━━ DATASET RECORDS

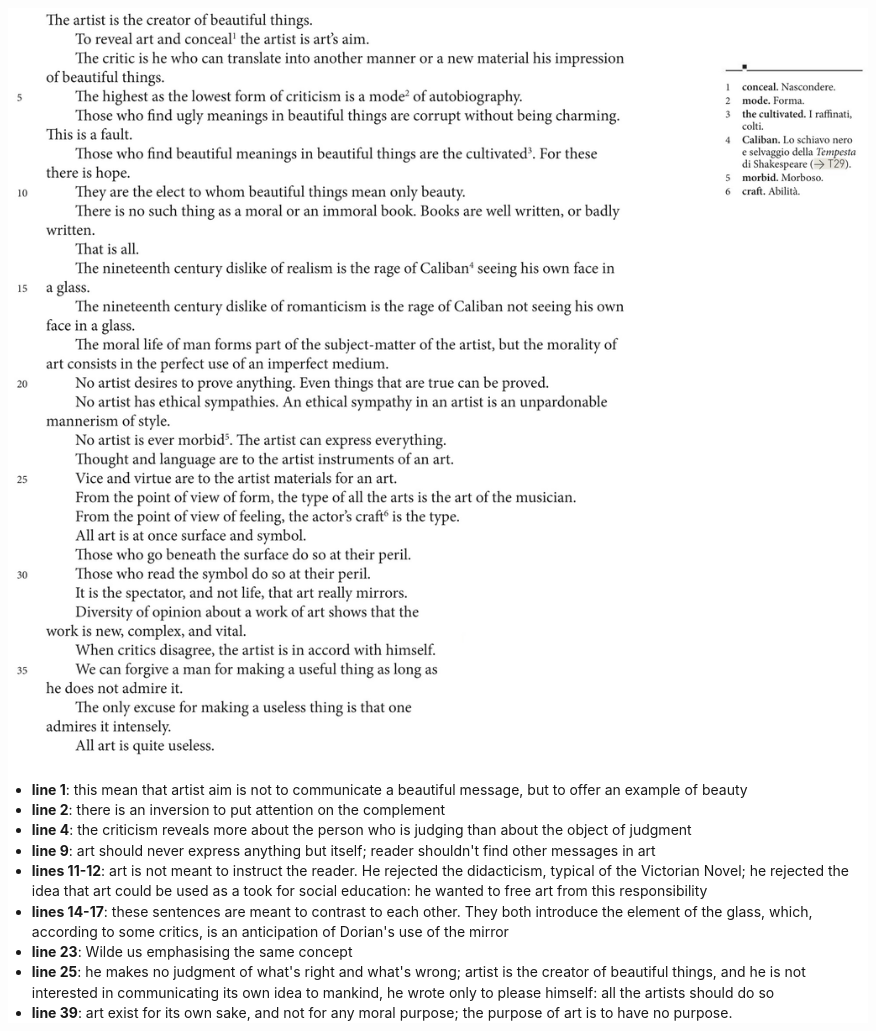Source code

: ![Schermata 2021-03-18 alle 17.52.40](/assets/Schermata%202021-03-18%20alle%2017.52.40.jpg)

- **line 1**: this mean that artist aim is not to communicate a beautiful message, but to offer an example of beauty
- **line 2**: there is an inversion to put attention on the complement
- **line 4**: the criticism reveals more about the person who is judging than about the object of judgment
- **line 9**: art should never express anything but itself; reader shouldn't find other messages in art
- **lines 11-12**: art is not meant to instruct the reader. He rejected the didacticism, typical of the Victorian Novel; he rejected the idea that art could be used as a took for social education: he wanted to free art from this responsibility
- **lines 14-17**: these sentences are meant to contrast to each other. They both introduce the element of the glass, which, according to some critics, is an anticipation of Dorian's use of the mirror
- **line 23**: Wilde us emphasising the same concept
- **line 25**: he makes no judgment of what's right and what's wrong; artist is the creator of beautiful things, and he is not interested in communicating its own idea to mankind, he wrote only to please himself: all the artists should do so
- **line 39**: art exist for its own sake, and not for any moral purpose; the purpose of art is to have no purpose.
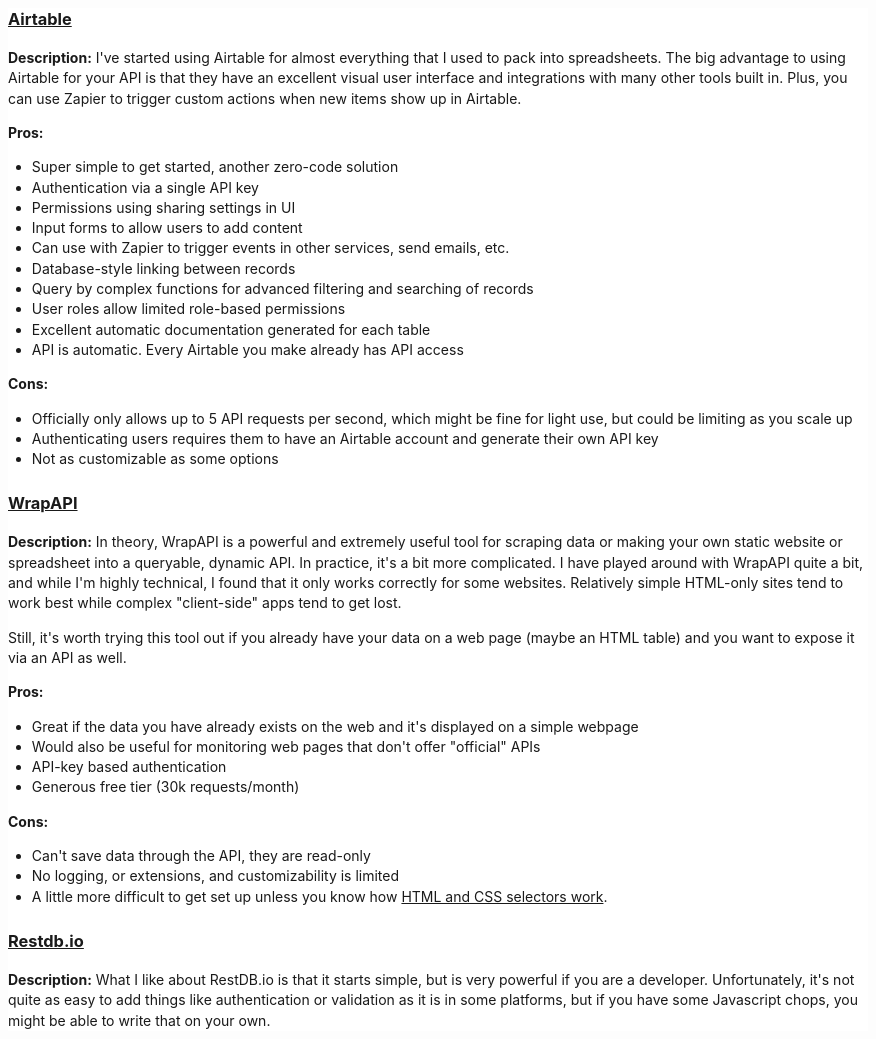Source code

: ### [Airtable](https://airtable.com/invite/r/4EaSmQNr)

**Description:** I've started using Airtable for almost everything that I used to pack into spreadsheets. The big advantage to using Airtable for your API is that they have an excellent visual user interface and integrations with many other tools built in. Plus, you can use Zapier to trigger custom actions when new items show up in Airtable.

**Pros:**
- Super simple to get started, another zero-code solution
- Authentication via a single API key
- Permissions using sharing settings in UI
- Input forms to allow users to add content
- Can use with Zapier to trigger events in other services, send emails, etc.
- Database-style linking between records
- Query by complex functions for advanced filtering and searching of records
- User roles allow limited role-based permissions
- Excellent automatic documentation generated for each table
- API is automatic. Every Airtable you make already has API access

**Cons:**
- Officially only allows up to 5 API requests per second, which might be fine for light use, but could be limiting as you scale up
- Authenticating users requires them to have an Airtable account and generate their own API key
- Not as customizable as some options

### [WrapAPI](https://wrapapi.com/)

**Description:** In theory, WrapAPI is a powerful and extremely useful tool for scraping data or making your own static website or spreadsheet into a queryable, dynamic API. In practice, it's a bit more complicated. I have played around with WrapAPI quite a bit, and while I'm highly technical, I found that it only works correctly for some websites. Relatively simple HTML-only sites tend to work best while complex "client-side" apps tend to get lost.

Still, it's worth trying this tool out if you already have your data on a web page (maybe an HTML table) and you want to expose it via an API as well.

**Pros:**
- Great if the data you have already exists on the web and it's displayed on a simple webpage
- Would also be useful for monitoring web pages that don't offer "official" APIs
- API-key based authentication
- Generous free tier (30k requests/month)

**Cons:**
- Can't save data through the API, they are read-only
- No logging, or extensions, and customizability is limited
- A little more difficult to get set up unless you know how [HTML and CSS selectors work](https://www.w3schools.com/cssref/css_selectors.asp).

### [Restdb.io](https://restdb.io/)

**Description:** What I like about RestDB.io is that it starts simple, but is very powerful if you are a developer. Unfortunately, it's not quite as easy to add things like authentication or validation as it is in some platforms, but if you have some Javascript chops, you might be able to write that on your own.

━━━━

**WORK REQUEST:** How many lines in the rows above contain the string "users"? Case matters; reply with the number only.

**RESPONSE:** 2